Among the reasons for the newfound respect: The
balance sheet looked better. Or so it seemed -- in
retrospect, proving itself one of the great financial
fake-outs of recent time.
One notable
improvement touted by
the company was a
drop in receivables days
outstanding. However, a closer look showed the
company had actually sold a chunk of receivables --
making its balance sheet look better than it really
was. (No, I never wrote about that because the
company, I'm sorry to say, talked me out of it by
arguing that with the sale of the receivables went
the liability associated with them. Note to self: Next
time write the story with the response.) As it turns
out, if you factored in the sold-off receivables, days
outstanding actually rose by more than 10%!

"This company has been stretching the truth for
more than a year now, but they were stretching the
truth and they ran out of tricks," says Robert
Olstein of the Olstein Financial Alert fund, one of
Lucent's most vocal critics.

The company offered a host of explanations. But at
the core of the issue, my sources say, is that the
company's profitable circuit-switching biz -- those
big old central-office switching devices -- is slowing.
And one plugged-in source says that, in the U.S.,
Lucent's next-generation networking equipment is
losing market share to Nortel Networks (NT:NYSE
- news). What's more, as the negative analysts
have been saying all along, Lucent's earnings
growth was really never all it was cracked up to be.
Much of it came from cutting bloated operating
expenses inherited from AT&T (T:NYSE - news).

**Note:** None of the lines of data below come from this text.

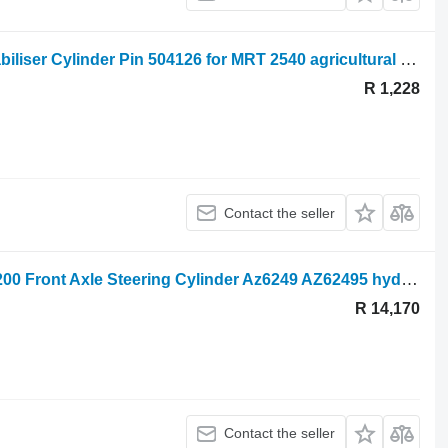
Manitou Mrt 2540, 2150, Mrt-x2150 Stabiliser Cylinder Pin 504126 for MRT 2540 agricultural loader
R 1,228
Contact the seller
John Deere 3215, 3200, 3400, 3220, 3200 Front Axle Steering Cylinder Az6249 AZ62495 hydraulic cylinder for agricultural loader
R 14,170
Contact the seller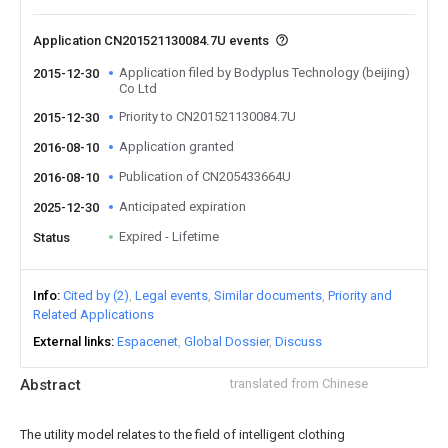
Application CN201521130084.7U events
Application filed by Bodyplus Technology (beijing)
2015-12-30
Co Ltd
Priority to CN201521130084.7U
2015-12-30
Application granted
2016-08-10
Publication of CN205433664U
2016-08-10
Anticipated expiration
2025-12-30
Expired - Lifetime
Status
Info
Cited by (2)
Legal events
Similar documents
Priority and
Related Applications
External links
Espacenet
Global Dossier
Discuss
Abstract
translated from Chinese
The utility model relates to the field of intelligent clothing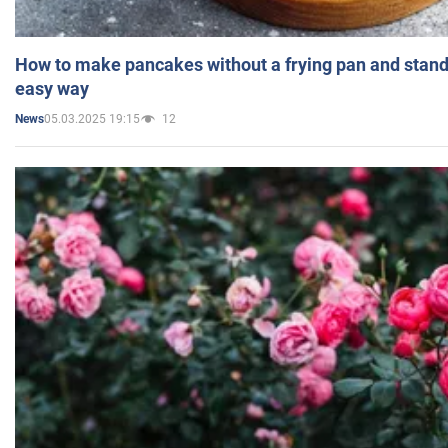
How to make pancakes without a frying pan and standi
easy way
05.03.2025 19:15
12
News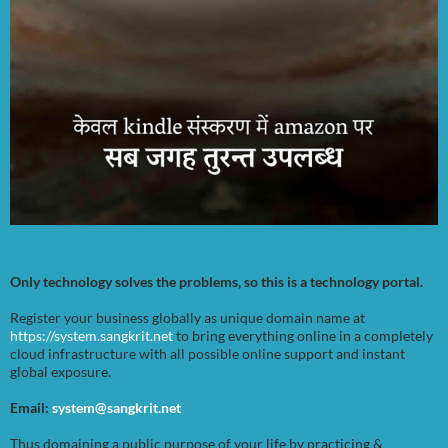
Only technology solves the problems, so this is a technology portal.
Register your business globally as unique domain name at
https://system.sangkrit.net
to bring everything online in a completely
cloud infrastructure with all possible online support and instant
global exposure.
Email:
system@sangkrit.net
Thus domaining a public purpose of your life by practicing &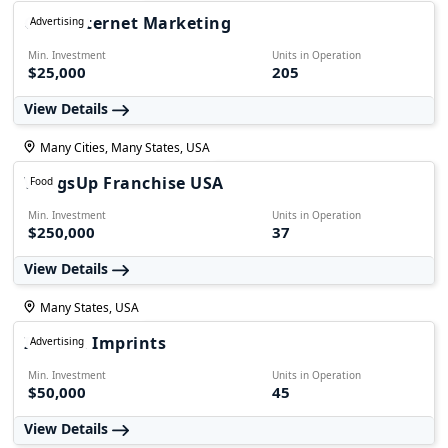
GMP Internet Marketing
Advertising
Min. Investment
Units in Operation
$25,000
205
View Details
Many Cities, Many States, USA
WingsUp Franchise USA
Food
Min. Investment
Units in Operation
$250,000
37
View Details
Many States, USA
Instant Imprints
Advertising
Min. Investment
Units in Operation
$50,000
45
View Details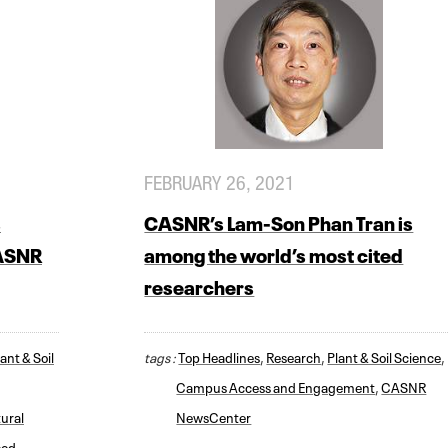
FEBRUARY 26, 2021
s
CASNR’s Lam-Son Phan Tran is
CASNR
among the world’s most cited
researchers
ant & Soil
tags :
Top Headlines
,
Research
,
Plant & Soil Science
,
Campus Access and Engagement
,
CASNR
ural
NewsCenter
ood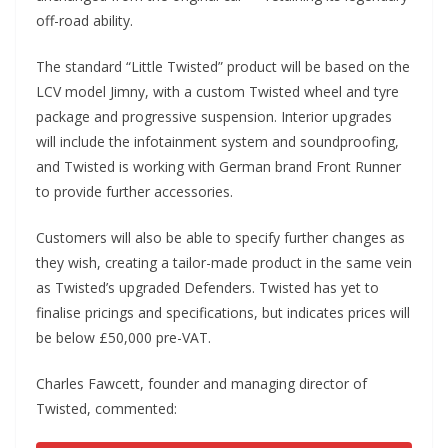
off-road ability.
The standard “Little Twisted” product will be based on the
LCV model Jimny, with a custom Twisted wheel and tyre
package and progressive suspension. Interior upgrades
will include the infotainment system and soundproofing,
and Twisted is working with German brand Front Runner
to provide further accessories.
Customers will also be able to specify further changes as
they wish, creating a tailor-made product in the same vein
as Twisted’s upgraded Defenders. Twisted has yet to
finalise pricings and specifications, but indicates prices will
be below £50,000 pre-VAT.
Charles Fawcett, founder and managing director of
Twisted, commented: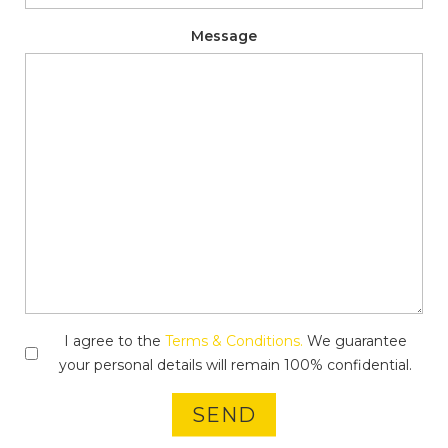
Message
I agree to the
Terms & Conditions.
We guarantee
your personal details will remain 100% confidential.
SEND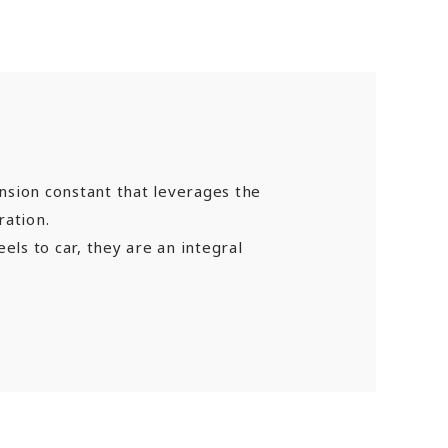
nsion constant that leverages the
ration.
els to car, they are an integral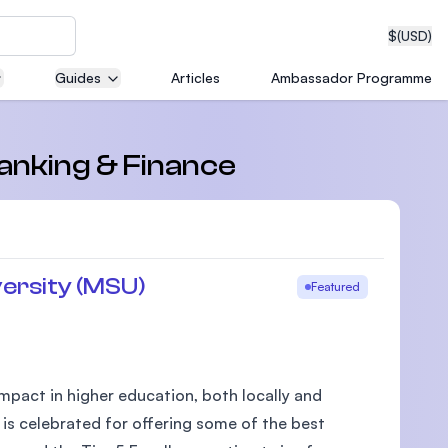
$
(USD)
Guides
Articles
Ambassador Programme
neering
Banking & Finance
edical
ersity (MSU)
Featured
on with
T)
pact in higher education, both locally and
 is celebrated for offering some of the best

Reality? Balance-sheet tricks only work for so long
-- and not nearly as long in turbulent markets as in
bull markets. Of course, whenever I questioned
Lucent, my Hostile React-o-Meter went spinning
out of control. Sort of the way it is these days with
the Lernahooligans.

P.S.: Kudos to analyst Eric Buck of Donaldson
Lufkin & Jenrette. When I first wrote about Lucent
last February, the column started with the line,
"From the 'fundamentals eventually do count'
department: Often when a company blows up, you
can look back and see one or two analysts who had
veered from the pack by downgrading the stock but
who, at the time, were considered irrelevant." Buck
was one; Levy was the other. Buck, who never
recommended purchase of Lucent, stuck with his
conviction. And while the stock is higher than it was
when he initiated coverage (initially with a sell), any
Lucent investor reading his reports wouldn't have
been blindsided. "It's a great company," he told me
yesterday. "They just over-promised on what they
can deliver in terms of their long-term growth rate."